Gazete yönetimleri kendi çalışanlarının kılık kıyafetlerini bazı kurallara bağlama hakkına elbette sahipler. Ancak böyle kurallar olsa bile buna aykırı davranması bir kadının cinsel tacize uğramasını mazur gösteremez.
Bizdeki olaya gelince… Gazetecilerin çalışma şartlarını düzenleyen kanun gazeteciye, çalıştığı işyeriyle politik görüş ayrılıklarına düşme durumunda istifa ve tazminat alma hakkı tanıyor. Ayrıca mesleğimizin gelenekleri de gazetecinin siyasi bir görüşe sahip olma, bu görüşü savunma hakkını tanıyor.

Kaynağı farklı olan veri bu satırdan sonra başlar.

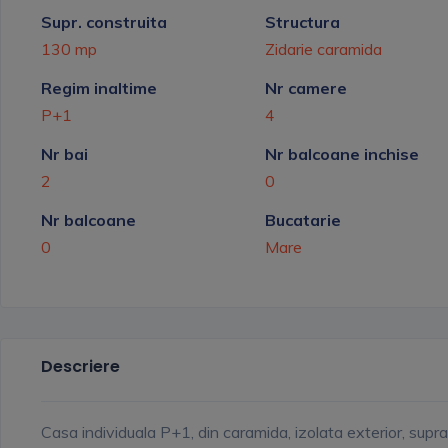
Supr. construita
Structura
130 mp
Zidarie caramida
Regim inaltime
Nr camere
P+1
4
Nr bai
Nr balcoane inchise
2
0
Nr balcoane
Bucatarie
0
Mare
Descriere
Casa individuala P+1, din caramida, izolata exterior, supr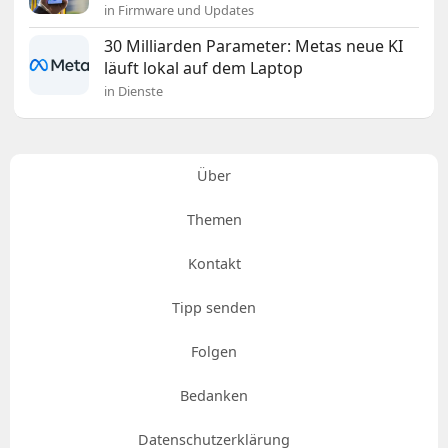
in Firmware und Updates
30 Milliarden Parameter: Metas neue KI
läuft lokal auf dem Laptop
in Dienste
Über
Themen
Kontakt
Tipp senden
Folgen
Bedanken
Datenschutzerklärung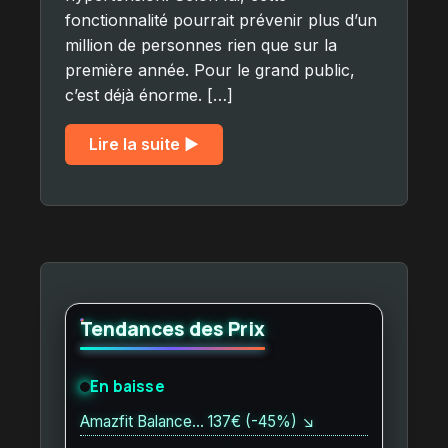
fonctionnalité pourrait prévenir plus d’un
million de personnes rien que sur la
première année. Pour le grand public,
c’est déjà énorme. […]
Lire la suite ▶︎
Tendances des Prix
En baisse
Amazfit Balance… 137€ (-45%) ↘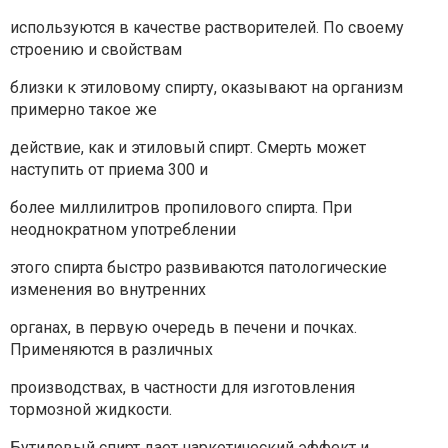
используются в качестве растворителей. По своему
строению и свойствам
близки к этиловому спирту, оказывают на организм
примерно такое же
действие, как и этиловый спирт. Смерть может
наступить от приема 300 и
более миллилитров пропилового спирта. При
неоднократном употреблении
этого спирта быстро развиваются патологические
изменения во внутренних
органах, в первую очередь в печени и почках.
Применяются в различных
производствах, в частности для изготовления
тормозной жидкости.
Бутиловый спирт дает наркотический эффект и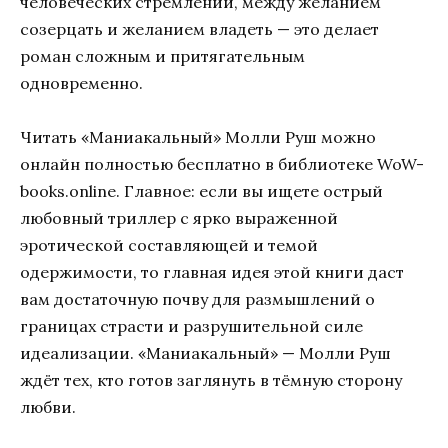
человеческих стремлений, между желанием
созерцать и желанием владеть — это делает
роман сложным и притягательным
одновременно.
Читать «Маниакальный» Молли Руш можно
онлайн полностью бесплатно в библиотеке WoW-
books.online. Главное: если вы ищете острый
любовный триллер с ярко выраженной
эротической составляющей и темой
одержимости, то главная идея этой книги даст
вам достаточную почву для размышлений о
границах страсти и разрушительной силе
идеализации. «Маниакальный» — Молли Руш
ждёт тех, кто готов заглянуть в тёмную сторону
любви.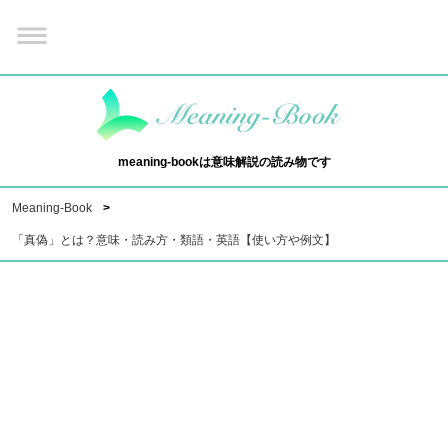
meaning-bookは意味解説の読み物です
Meaning-Book
「真偽」とは？意味・読み方・類語・英語【使い方や例文】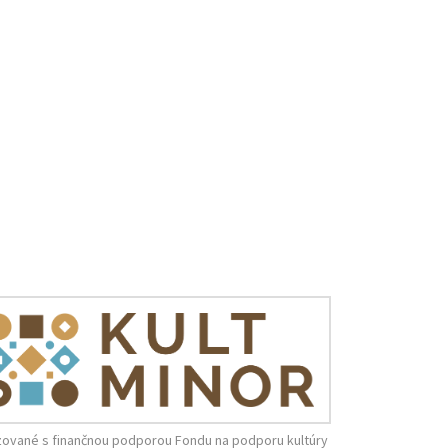
zované s finančnou podporou Fondu na podporu kultúry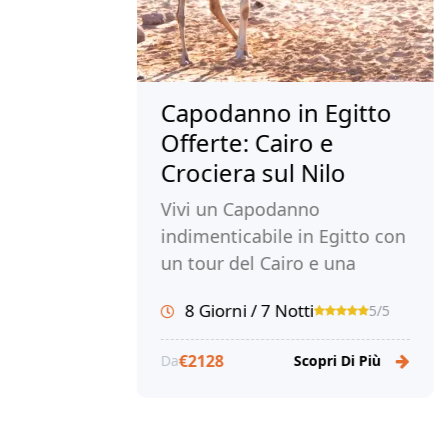
o:
Capodanno in Egitto
V
Offerte: Cairo e
Ca
Crociera sul Nilo
Pi
Vivi un Capodanno
Vi
indimenticabile in Egitto con
al
un tour del Cairo e una
Sc
lle
crociera sul Nilo. Esplora
Mu
8 Giorni / 7 Notti
5/5
5/5
l'antica Cairo, ammira le
in
r
meraviglie di Luxor e
in
€2128
Da
Scopri Di Più
Da
Assuan. Prenota ora con
Tour Egitto!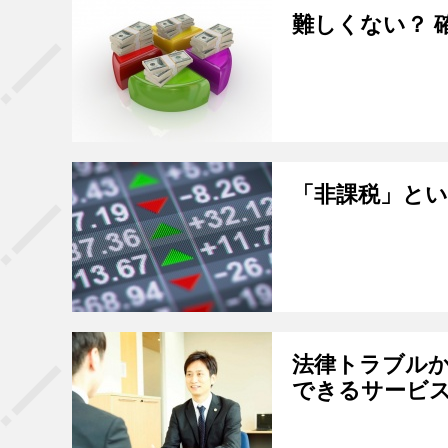
難しくない？ 
「非課税」という
法律トラブルか
できるサービ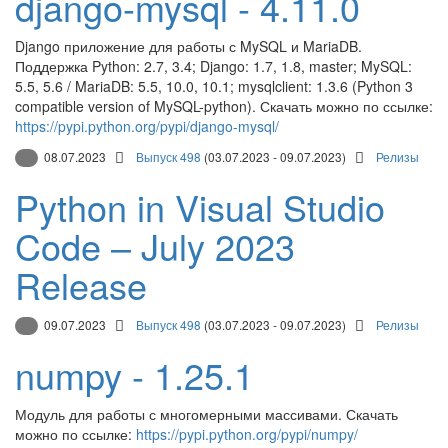
django-mysql - 4.11.0
Django приложение для работы с MySQL и MariaDB.
Поддержка Python: 2.7, 3.4; Django: 1.7, 1.8, master; MySQL:
5.5, 5.6 / MariaDB: 5.5, 10.0, 10.1; mysqlclient: 1.3.6 (Python 3
compatible version of MySQL-python). Скачать можно по ссылке:
https://pypi.python.org/pypi/django-mysql/
08.07.2023
Выпуск 498
(03.07.2023 - 09.07.2023)
Релизы
Python in Visual Studio
Code – July 2023
Release
09.07.2023
Выпуск 498
(03.07.2023 - 09.07.2023)
Релизы
numpy - 1.25.1
Модуль для работы с многомерными массивами. Скачать
можно по ссылке:
https://pypi.python.org/pypi/numpy/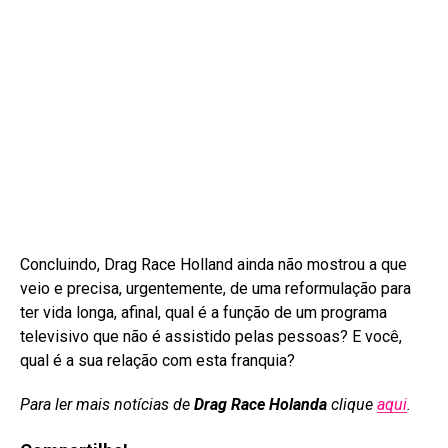
Concluindo, Drag Race Holland ainda não mostrou a que
veio e precisa, urgentemente, de uma reformulação para
ter vida longa, afinal, qual é a função de um programa
televisivo que não é assistido pelas pessoas? E você,
qual é a sua relação com esta franquia?
Para ler mais notícias de
Drag Race Holanda
clique
aqui
.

Nitekim gazete yazarları arasında siyasi parti genel başkanları bile var ama kimsenin aklına ‘siyasi bir tavrınız var’ gerekçesiyle ellerinden basın kartlarını almak gelmiyor. Ama iş bu siyasi görüşü türbanla ifade etmeye gelince cadı kazanları kaynatılıyor ve gazetecinin ‘gazeteciliği tanınmıyor’. Gazetecinin çalıştığı kurum ve kendi vicdanı dışında kimsenin karışmaya hakkının olmadığı bir alana tecavüz ediliyor.
Bunun demokratik ve ahlaki bir karar olduğunu söyleyebilir misiniz?